## [Data shown]
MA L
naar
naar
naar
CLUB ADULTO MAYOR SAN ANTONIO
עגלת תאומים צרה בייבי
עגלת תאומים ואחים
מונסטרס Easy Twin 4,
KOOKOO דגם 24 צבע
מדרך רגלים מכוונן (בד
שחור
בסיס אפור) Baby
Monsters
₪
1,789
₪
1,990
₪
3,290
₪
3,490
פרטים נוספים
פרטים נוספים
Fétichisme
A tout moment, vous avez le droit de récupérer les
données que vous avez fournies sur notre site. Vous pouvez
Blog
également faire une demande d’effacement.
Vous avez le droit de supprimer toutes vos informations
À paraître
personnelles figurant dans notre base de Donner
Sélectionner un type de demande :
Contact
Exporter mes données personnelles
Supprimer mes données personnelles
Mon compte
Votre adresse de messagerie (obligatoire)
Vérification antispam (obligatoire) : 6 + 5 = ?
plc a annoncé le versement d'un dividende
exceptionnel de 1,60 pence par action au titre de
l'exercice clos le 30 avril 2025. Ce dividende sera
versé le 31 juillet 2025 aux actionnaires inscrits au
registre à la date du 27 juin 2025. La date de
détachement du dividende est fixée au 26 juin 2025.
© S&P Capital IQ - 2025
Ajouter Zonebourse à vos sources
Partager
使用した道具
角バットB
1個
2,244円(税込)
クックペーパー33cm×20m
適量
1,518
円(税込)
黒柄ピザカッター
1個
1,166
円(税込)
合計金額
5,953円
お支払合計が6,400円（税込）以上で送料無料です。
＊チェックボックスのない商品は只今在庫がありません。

## [Activity]
Copy the text of every row above, character for character, keeping each line in its original order.

## [Answer section]
MA L
naar
naar
naar
CLUB ADULTO MAYOR SAN ANTONIO
עגלת תאומים צרה בייבי
עגלת תאומים ואחים
מונסטרס Easy Twin 4,
KOOKOO דגם 24 צבע
מדרך רגלים מכוונן (בד
שחור
בסיס אפור) Baby
Monsters
₪
1,789
₪
1,990
₪
3,290
₪
3,490
פרטים נוספים
פרטים נוספים
Fétichisme
A tout moment, vous avez le droit de récupérer les
données que vous avez fournies sur notre site. Vous pouvez
Blog
également faire une demande d’effacement.
Vous avez le droit de supprimer toutes vos informations
À paraître
personnelles figurant dans notre base de Donner
Sélectionner un type de demande :
Contact
Exporter mes données personnelles
Supprimer mes données personnelles
Mon compte
Votre adresse de messagerie (obligatoire)
Vérification antispam (obligatoire) : 6 + 5 = ?
plc a annoncé le versement d'un dividende
exceptionnel de 1,60 pence par action au titre de
l'exercice clos le 30 avril 2025. Ce dividende sera
versé le 31 juillet 2025 aux actionnaires inscrits au
registre à la date du 27 juin 2025. La date de
détachement du dividende est fixée au 26 juin 2025.
© S&P Capital IQ - 2025
Ajouter Zonebourse à vos sources
Partager
使用した道具
角バットB
1個
2,244円(税込)
クックペーパー33cm×20m
適量
1,518
円(税込)
黒柄ピザカッター
1個
1,166
円(税込)
合計金額
5,953円
お支払合計が6,400円（税込）以上で送料無料です。
＊チェックボックスのない商品は只今在庫がありません。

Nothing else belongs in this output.